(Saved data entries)
* * * * * * *
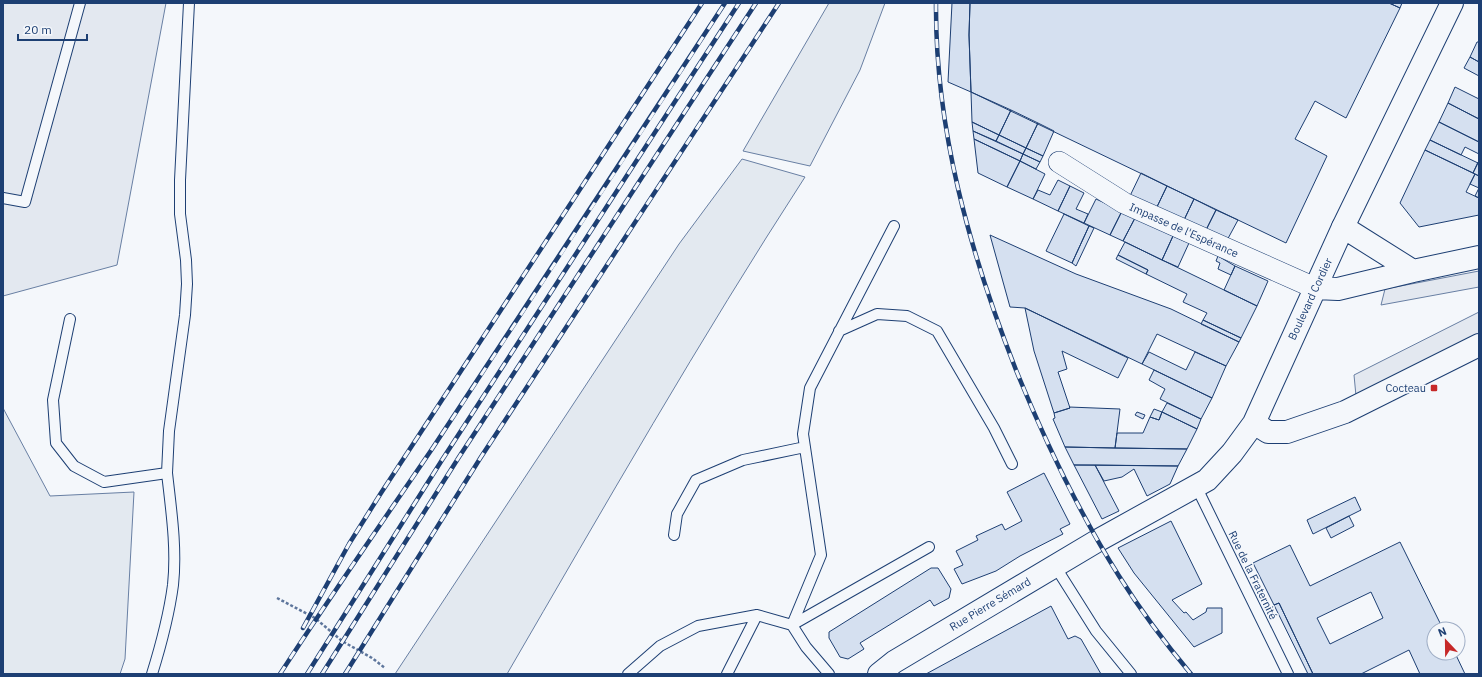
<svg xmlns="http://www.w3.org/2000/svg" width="1482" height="677" viewBox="0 0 1482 677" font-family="'IBM Plex Sans',sans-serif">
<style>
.green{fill:#e3e9f0;stroke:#687fa3}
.parking{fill:#e3e8f0;stroke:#687fa3}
.building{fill:#d5e0f0;stroke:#1d3f73;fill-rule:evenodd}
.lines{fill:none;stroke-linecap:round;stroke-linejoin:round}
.service-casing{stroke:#1d3f73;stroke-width:12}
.minor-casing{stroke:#1d3f73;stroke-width:22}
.tertiary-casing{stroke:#1d3f73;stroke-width:24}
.secondary-casing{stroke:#1d3f73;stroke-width:24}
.path{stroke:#5e769c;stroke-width:2.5;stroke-dasharray:3 2;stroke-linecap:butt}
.service{stroke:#f4f7fb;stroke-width:10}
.minor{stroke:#f4f7fb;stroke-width:21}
.tertiary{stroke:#f4f7fb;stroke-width:22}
.secondary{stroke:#f4f7fb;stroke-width:22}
.rail-casing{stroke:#1d3f73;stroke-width:4.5}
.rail{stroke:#f4f7fb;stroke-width:3;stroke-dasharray:9;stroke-linecap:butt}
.poi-dot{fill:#c62828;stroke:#f4f7fb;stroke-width:1.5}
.labels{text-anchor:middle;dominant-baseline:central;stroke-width:3;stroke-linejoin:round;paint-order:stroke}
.street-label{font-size:11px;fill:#1d3f73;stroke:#f4f7fb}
.poi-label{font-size:11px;fill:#1d3f73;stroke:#f4f7fb;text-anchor:end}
</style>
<rect width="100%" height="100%" fill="#f4f7fb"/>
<path class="green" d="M829,3H885L860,70L810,166L743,151Z
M742,159L805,177C700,339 604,507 507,674H395L679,244Z
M3,408L50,496L134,492L125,659L120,674H3Z"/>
<path class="parking" d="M3,3H166L117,265L3,296Z
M1479,271V287L1381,305L1385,289Z
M1479,312V335L1356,396L1354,375Z"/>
<path class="building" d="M952,3H970L969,35L971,92L948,82Z
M970,3H1389L1400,8L1346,118L1315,101L1295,139L1327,156L1286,243L971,92L969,35Z
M1389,3H1402L1400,8Z
M1477,42H1479V62L1470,57Z
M1470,57L1479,62V76L1464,68Z
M1455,87L1479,99V119L1448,103Z
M971,92L1011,110L999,135L972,122Z
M1448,103L1479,119V142L1439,122Z
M1011,110L1038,123L1026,148L999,135Z
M972,122L999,135L996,141L973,131Z
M1439,122L1479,142V154L1465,147L1461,155L1430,140Z
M1038,123L1054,131L1043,156L1026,148Z
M973,131L1023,154L1020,161L974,139Z
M999,135L1026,148L1023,154L996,141Z
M974,139L1020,161L1007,187L978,173Z
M1430,140L1478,163L1473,173L1425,150Z
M1026,148L1043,156L1040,162L1023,154Z
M1425,150L1475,174L1466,192L1479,198V215L1419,227L1400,203Z
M1023,154L1040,162L1036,169L1020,161Z
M1020,161L1045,174L1033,199L1007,187Z
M1478,162L1479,163V176L1473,173Z
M1141,173L1167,186L1155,211L1129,198Z
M1475,174L1479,176V188L1470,184Z
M1058,180L1070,186L1058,211L1033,199L1038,190L1050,195Z
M1070,186L1084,193L1076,209L1088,214L1084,223L1058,211Z
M1167,186L1194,199L1184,220L1155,211Z
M1479,188V198L1475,196Z
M1096,199L1122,211L1110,235L1084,223Z
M1194,199L1216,210L1204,234L1184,220Z
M1216,210L1238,220L1225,244L1204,234Z
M1122,211L1135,218L1123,241L1110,235Z
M1064,214L1089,226L1072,263L1046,251Z
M1135,218L1173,236L1162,260L1123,241Z
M1089,226L1094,228L1076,266L1072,263Z
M990,235L1076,274L1171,309L1239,342L1226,366L1157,334L1142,364L1025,308L1010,307Z
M1173,236L1189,243L1178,267L1162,260Z
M1125,242L1257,306L1241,338L1203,320L1207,313L1183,302L1187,294L1146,274L1148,270L1118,255Z
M1118,255L1148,270L1146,274L1116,259Z
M1218,256L1235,266L1231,275L1218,269L1220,263L1216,261Z
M1235,266L1268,281L1257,306L1224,290Z
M1025,308L1128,358L1118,378L1062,351L1067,369L1058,372L1070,408L1054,413L1034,351Z
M1203,320L1241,338L1239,342L1201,324Z
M1149,352L1186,370L1195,352L1226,366L1212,398L1142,364Z
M1154,370L1212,398L1201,419L1160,399L1165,389L1149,380Z
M1167,403L1201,419L1197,429L1162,412Z
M1069,407L1120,409L1115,448L1065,447L1053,419L1055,418L1054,413L1070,408Z
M1154,409L1162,412L1159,420L1150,417Z
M1137,412L1145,415L1143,419L1135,415Z
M1162,412L1197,429L1187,449L1115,448L1117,433H1143L1150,417L1159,420Z
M1065,447L1115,448L1187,449L1178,466L1074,465Z
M1074,465H1095L1119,511L1102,519Z
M1095,465L1178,466L1170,484L1147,496L1134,469L1122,477L1104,481Z
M1044,473L1070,524L1060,529L1063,534L1020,556L996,571L962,584L954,569L963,565L956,551L978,540L976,536L1002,524L1005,530L1022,521L1007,492Z
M1355,497L1361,510L1313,534L1307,520Z
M1349,516L1354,526L1331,538L1326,528Z
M1171,521L1202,584L1172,600L1184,613L1186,612L1193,620L1206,612L1207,608H1222V633L1194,647L1134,573L1118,548Z
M1400,542L1443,629H1434V653H1455L1465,674H1420L1409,650L1361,674H1313L1279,603L1274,605L1253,563L1290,545L1310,586ZM1371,592L1383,618L1330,644L1317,618Z
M931,568H938L951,589L949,598L934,606L930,600L860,643L864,649L848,659L840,657L829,638V632Z
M1279,603L1313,674H1308L1274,605Z
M1051,606L1068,639L1075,636L1081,639L1101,674H926Z"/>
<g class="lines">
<defs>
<path id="service" d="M3,198L25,202L80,3
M894,226L810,388L803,434L821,555L792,625L929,547
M70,319L53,400L56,443L74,466L104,482L167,473C171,509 177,548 173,585C169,615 161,645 152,674
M839,331L877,314L907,316L937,331L994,428L1012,464
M167,473L169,431L185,315L187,284L186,260L180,214V180L189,3
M1196,486L1288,674
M674,535L677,514L696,480L743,460L805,447
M1055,566L1096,631L1131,674
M628,674L660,646L698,626L757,615L792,625L806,647L829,674
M727,674L757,615"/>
<path id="minor" d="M1059,162L1124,203L1315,288"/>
<path id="tertiary" d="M1343,227L1452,3"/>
<path id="secondary" d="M1315,288L1338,289L1413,271L1479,257
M1254,423L1268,432H1287L1345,412L1479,345
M879,674L894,662L1097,541L1207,480L1232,453L1254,423L1343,227L1413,271"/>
</defs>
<use href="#service" class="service-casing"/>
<use href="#minor" class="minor-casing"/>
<use href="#tertiary" class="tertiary-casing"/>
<use href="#secondary" class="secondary-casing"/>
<path class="path" d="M277,598L315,618L342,641L372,658L385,668"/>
<use href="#service" class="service"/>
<use href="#minor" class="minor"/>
<use href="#tertiary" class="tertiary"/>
<use href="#secondary" class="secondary"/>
<defs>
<path id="rail" d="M936,3C935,129 970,253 1016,370C1045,441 1078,511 1119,576C1141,611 1165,643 1191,674
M303,628L349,544L381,493L702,3
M280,674C329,598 381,524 432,449C530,301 628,153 725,3
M307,674L442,460L739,3
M322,674L459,457L756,3
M345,674L481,457L779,3"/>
</defs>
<use href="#rail" class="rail-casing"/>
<use href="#rail" class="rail"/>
</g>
<rect class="poi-dot" x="1430" y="384" width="8" height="8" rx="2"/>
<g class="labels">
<g class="street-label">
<text transform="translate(1184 230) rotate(24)">Impasse de l'Espérance</text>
<text transform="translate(1310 299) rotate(-65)">Boulevard Cordier</text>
<text transform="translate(1253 575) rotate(64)">Rue de la Fraternité</text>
<text transform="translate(990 604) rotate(-31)">Rue Pierre Sémard</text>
</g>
<g class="poi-label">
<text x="1426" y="388">Cocteau</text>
</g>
</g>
<rect width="1482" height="677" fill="none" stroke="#1d3f73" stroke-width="8"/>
<g transform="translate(1446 641) rotate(338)"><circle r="19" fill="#f4f7fb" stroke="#9eadc5"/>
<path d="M0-3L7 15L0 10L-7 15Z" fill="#c62828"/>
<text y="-6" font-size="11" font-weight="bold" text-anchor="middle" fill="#1d3f73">N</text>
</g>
<path d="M18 34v6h69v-6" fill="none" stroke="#1d3f73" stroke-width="2"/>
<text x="24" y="34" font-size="12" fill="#1d3f73" stroke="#f4f7fb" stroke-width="3" paint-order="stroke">20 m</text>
</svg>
* * * * * * *
§ WHAT IS NEEDED: Where in the entries above does the word "linecap" appear? Copy each line that has it.

§ TASK ANSWER:
.lines{fill:none;stroke-linecap:round;stroke-linejoin:round}
.path{stroke:#5e769c;stroke-width:2.5;stroke-dasharray:3 2;stroke-linecap:butt}
.rail{stroke:#f4f7fb;stroke-width:3;stroke-dasharray:9;stroke-linecap:butt}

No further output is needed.